When tissue is damaged, it scars and shortens or contracts and becomes stiffer. When the body repairs a wound, it uses a material it produces called collagen. Collagen in your body provides strength and elasticity to tissues. As you age, for example, collagen breaks down and leads to wrinkles; also, plastic surgeons use collagen injections to treat wrinkles.
A Stretta procedure uses this concept of scarring and collagen production to reinforce the lower esophageal sphincter (see Figure 15). First, the patient is heavily sedated or given general anesthesia and undergoes a regular endoscopy test. Then, the endoscope is removed and a probe is placed in the esophagus at the level of the LES. This tool has several needles sticking out to pierce the wall of the esophagus.When in place, radiofrequency energy (like that used in a microwave oven) is passed down the probe and out the needles into the esophageal wall. This causes the local temperature of the tissues to increase, virtually to the point of “cooking” or damaging the area. The probe is repositioned several times, and the procedure of radiofrequency ablation is repeated until the whole LES is treated. Overall, this takes 30 to 60 minutes. The result is, hopefully, uniform damage to the LES, which heals over time with scarring and increased collagen production, which thereby tightens the LES.

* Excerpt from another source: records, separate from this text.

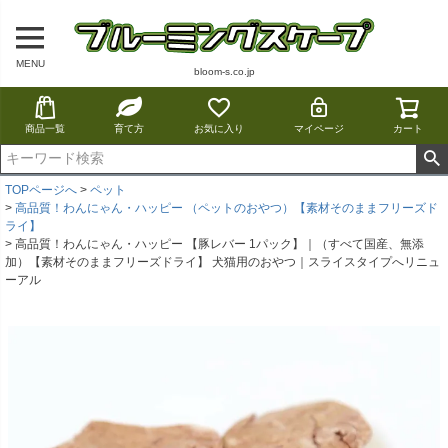
MENU
bloom-s.co.jp
商品一覧
育て方
お気に入り
マイページ
カート
TOPページへ
ペット
高品質！わんにゃん・ハッピー （ペットのおやつ）【素材そのままフリーズド
ライ】
高品質！わんにゃん・ハッピー 【豚レバー 1パック】｜（すべて国産、無添
加）【素材そのままフリーズドライ】 犬猫用のおやつ｜スライスタイプへリニュ
ーアル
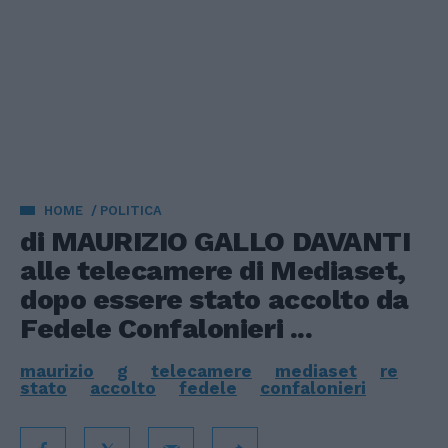
HOME
POLITICA
di MAURIZIO GALLO DAVANTI
alle telecamere di Mediaset,
dopo essere stato accolto da
Fedele Confalonieri ...
maurizio
g
telecamere
mediaset
re
stato
accolto
fedele
confalonieri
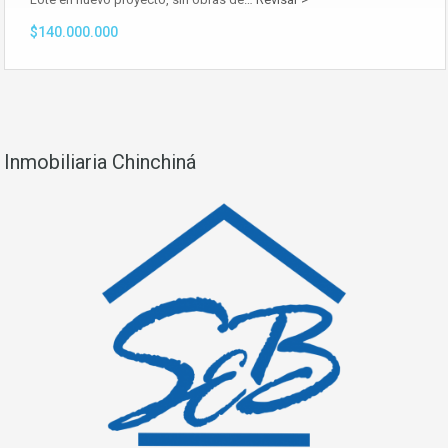
$140.000.000
Inmobiliaria Chinchiná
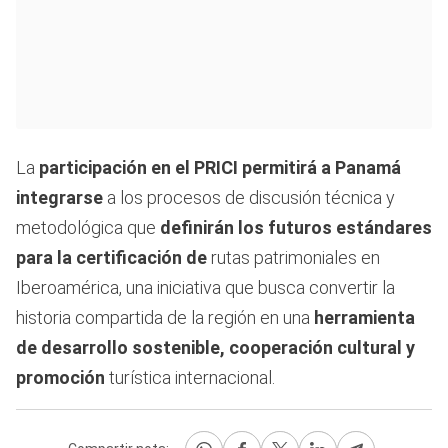
La
participación en el PRICI permitirá a Panamá
integrarse
a los procesos de discusión técnica y
metodológica que
definirán los futuros estándares
para la certificación de
rutas patrimoniales en
Iberoamérica, una iniciativa que busca convertir la
historia compartida de la región en una
herramienta
de desarrollo sostenible, cooperación cultural y
promoción
turística internacional.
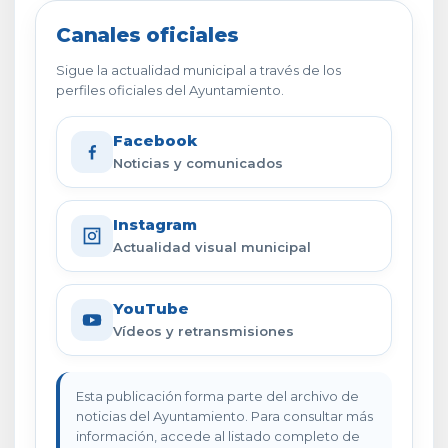
Canales oficiales
Sigue la actualidad municipal a través de los
perfiles oficiales del Ayuntamiento.
Facebook
Noticias y comunicados
Instagram
Actualidad visual municipal
YouTube
Vídeos y retransmisiones
Esta publicación forma parte del archivo de
noticias del Ayuntamiento. Para consultar más
información, accede al listado completo de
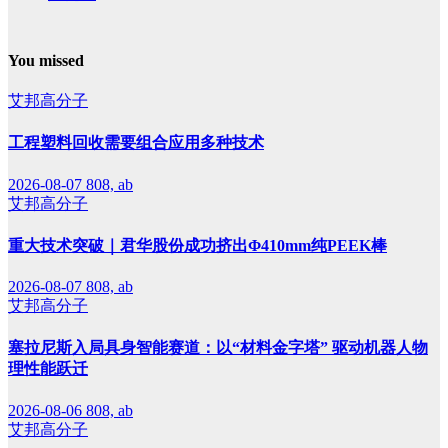
You missed
艾邦高分子
工程塑料回收需要组合应用多种技术
2026-08-07
808, ab
艾邦高分子
重大技术突破｜君华股份成功挤出Φ410mm纯PEEK棒
2026-08-07
808, ab
艾邦高分子
塞拉尼斯入局具身智能赛道：以“材料金字塔” 驱动机器人物
理性能跃迁
2026-08-06
808, ab
艾邦高分子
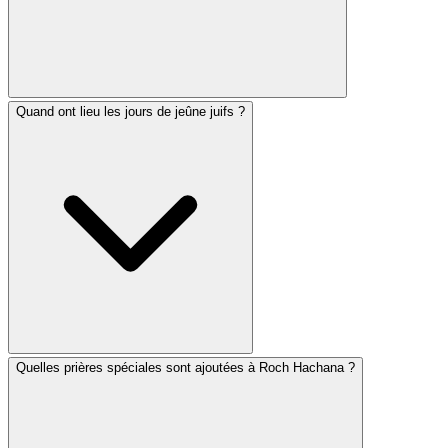
Quand ont lieu les jours de jeûne juifs ?
Yom Tov désigne les jours de fête principaux où le
travail est interdit, à l'instar du Chabbat (premiers et
derniers jours de Pessah, Chavouot, Roch Hachana,
premier jour de Souccot et Chemini Atseret). Hol
HaMoed correspond aux jours intermédiaires de Pessah
et de Souccot, où la plupart des travaux sont autorisés.
Quelles prières spéciales sont ajoutées à Roch Hachana ?
Les principaux jours de jeûne sont Yom Kippour (25
heures), Ticha BeAv (25 heures) et quatre jeûnes
mineurs : Tsoom Guedalia, le 10 Tevet, Ta'anit Esther et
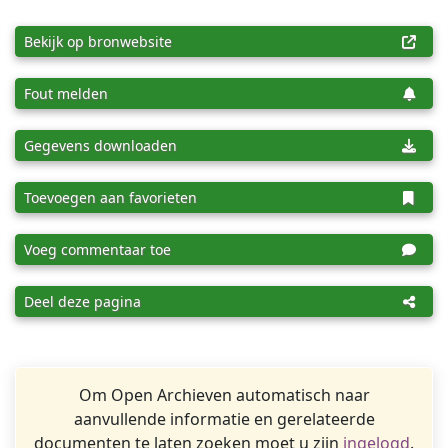
Bekijk op bronwebsite
Fout melden
Gegevens downloaden
Toevoegen aan favorieten
Voeg commentaar toe
Deel deze pagina
Om Open Archieven automatisch naar
aanvullende informatie en gerelateerde
documenten te laten zoeken moet u zijn
ingelogd
.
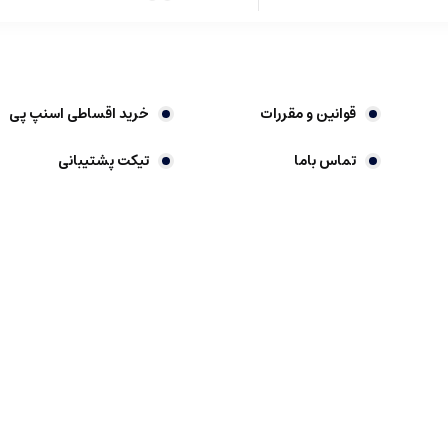
قوانین و مقررات
خرید اقساطی اسنپ پی
تماس باما
تیکت پشتیبانی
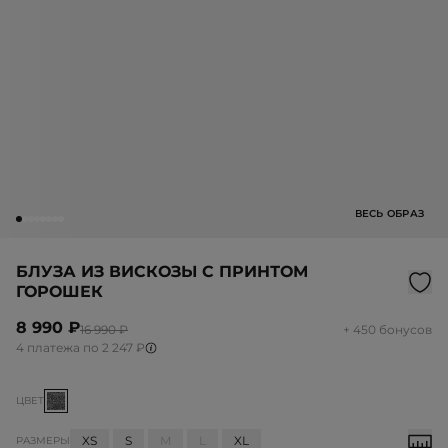
ВЕСЬ ОБРАЗ
БЛУЗА ИЗ ВИСКОЗЫ С ПРИНТОМ
ГОРОШЕК
8 990 ₽
16 990 ₽
+ 450 бонусов
4 платежа по 2 247 ₽
ЦВЕТ
XS
S
M
L
XL
РАЗМЕРЫ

Several studies have examined patients who have had Stretta procedures. Most patients were able to stop or reduce their use of proton pump inhibitor medication. Most patients would recommend this procedure to a friend or undergo the procedure again. In a small study of patients, pH studies demonstrated an improvement in the amount and duration of acid in the esophagus. Complications of the procedure include chest pain requiring narcotics, damage to the lining of the esophagus, and difficulty swallowing. In the first 6 months of use, four perforations of the esophagus (a hole through the esophageal wall) and two deaths from aspiration pneumonia occurred. The overall serious complication rate is about 1 in 400.
Generally, radiofrequency ablation or Stretta is for patients who have failed to improve with medication and who do not want or cannot have a surgical repair of the LES. Stretta is not suitable for those patients with large hiatal hernias. It is a fairly new procedure and the long-term risks and benefits and ability to stay off medication really are unknown. Stretta is FDA approved and is currently available.